Summary: Claimants are working hard to establish the groundrules for making environmental claims against UK parent companies in connection with activities of their overseas subsidiaries. UK based companies with overseas environmental exposures, particularly in developing countries, should be monitoring developments in this area.

Much has been written in recent days about the judgment of the Court of Appeal on 14 February 2018 in Okpabi and others v Royal Dutch Shell Plc (“RDS”) and Shell Petroleum Development Company of Nigeria Ltd (“SPDC”).

In the case, 42,500 individuals living in Nigeria were claiming damages from RDS (the parent company in the Shell group of companies, and incorporated in the UK) and SPDC (its Nigerian operating subsidiary, incorporated in Nigeria) in respect of oil spills in and around the Niger delta for which they said the defendants are responsible.

RDS applied for orders declaring that the Court had no jurisdiction to try the claims, or should not exercise such jurisdiction as it had. RDS won in the High Court, but the claimants appealed. By a majority, the Court of Appeal dismissed the appeal. The Court of Appeal decided that the claimants could not demonstrate a properly arguable case that RDS owed them a duty of care. With RDS safe from proceedings, the court would not then hear a claim against Nigerian incorporated SPDC on its own.

It is not always the case that a parent company owes no duty of care to those affected by the operations of a foreign subsidiary. The relevant test involves consideration of foreseeability, proximity and reasonableness, and its application will have different results in different cases. Indeed, the court found to the contrary last year in the case of Lungowe and others v Vedanta Resources plc and Konkola Copper Mines Plc.

The commentary on the RDS and Vedanta case thus far has centred largely on what parent companies in the UK can do to try to ensure that, when the relevant tests are applied, they are not exposed to proceedings here for injury or harm stemming from the local activities of their overseas subsidiaries. As they do so, they need to bear in mind that this is an unsettled area of law that may be subject to further appeals.
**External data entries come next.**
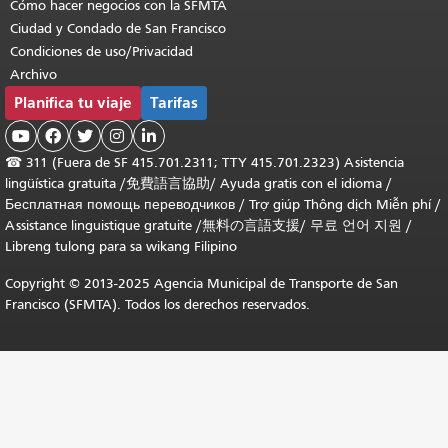
Cómo hacer negocios con la SFMTA
Ciudad y Condado de San Francisco
Condiciones de uso/Privacidad
Archivo
Planifica tu viaje
Tarifas





☎
311 (Fuera de SF 415.701.2311; TTY 415.701.2323) Asistencia
lingüística gratuita /
免費語言協助
/
Ayuda gratis con el idioma
/
Бесплатная помощь переводчиков
/
Trợ giúp Thông dịch Miễn phí
/
Assistance linguistique gratuite
/
無料の言語支援
/
무료 언어 지원
/
Libreng tulong para sa wikang Filipino
Copyright © 2013-2025 Agencia Municipal de Transporte de San
Francisco (SFMTA). Todos los derechos reservados.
What has been largely absent from commentary thus far is a warning to parent companies that, where they are allowed to proceed here, claims of this nature are unlikely to be in any way straightforward or routine to defend. This is because:

  • First, the numbers of claimants and the damages claimed could be very significant. The RDS and Vedanta cases (and indeed the earlier case of Motto and others v Trafigura) indicate that large numbers of claimants (often well into the thousands) in the countries where pollution is alleged come forward, and together their claims can amount to multi-millions in damages.
  • Second, rather more commercial pressure can be brought to bear on defendants to reach settlements on damages and costs than might otherwise be the case. In these high value cases, the claimants can usually afford to pay the premium for After-the-Event insurance (which transfers the risk of claimants having to pay the defendant’s costs if the claimants lose to an insurer) and are thus less burdened by the usual costs risk.

    There have been fewer environmental claims in the UK generally since the Jackson reforms of 2013 started to bite. However, parent companies in the UK should not let this lull them into a false sense of security. Where jurisdiction over a claim against a UK incorporated parent companies in connection with the activities of overseas subsidiaries is accepted, claimants and claimant lawyers could hold a strong tactical hand. Parent companies in the UK should take the possibility of these claims seriously and act accordingly.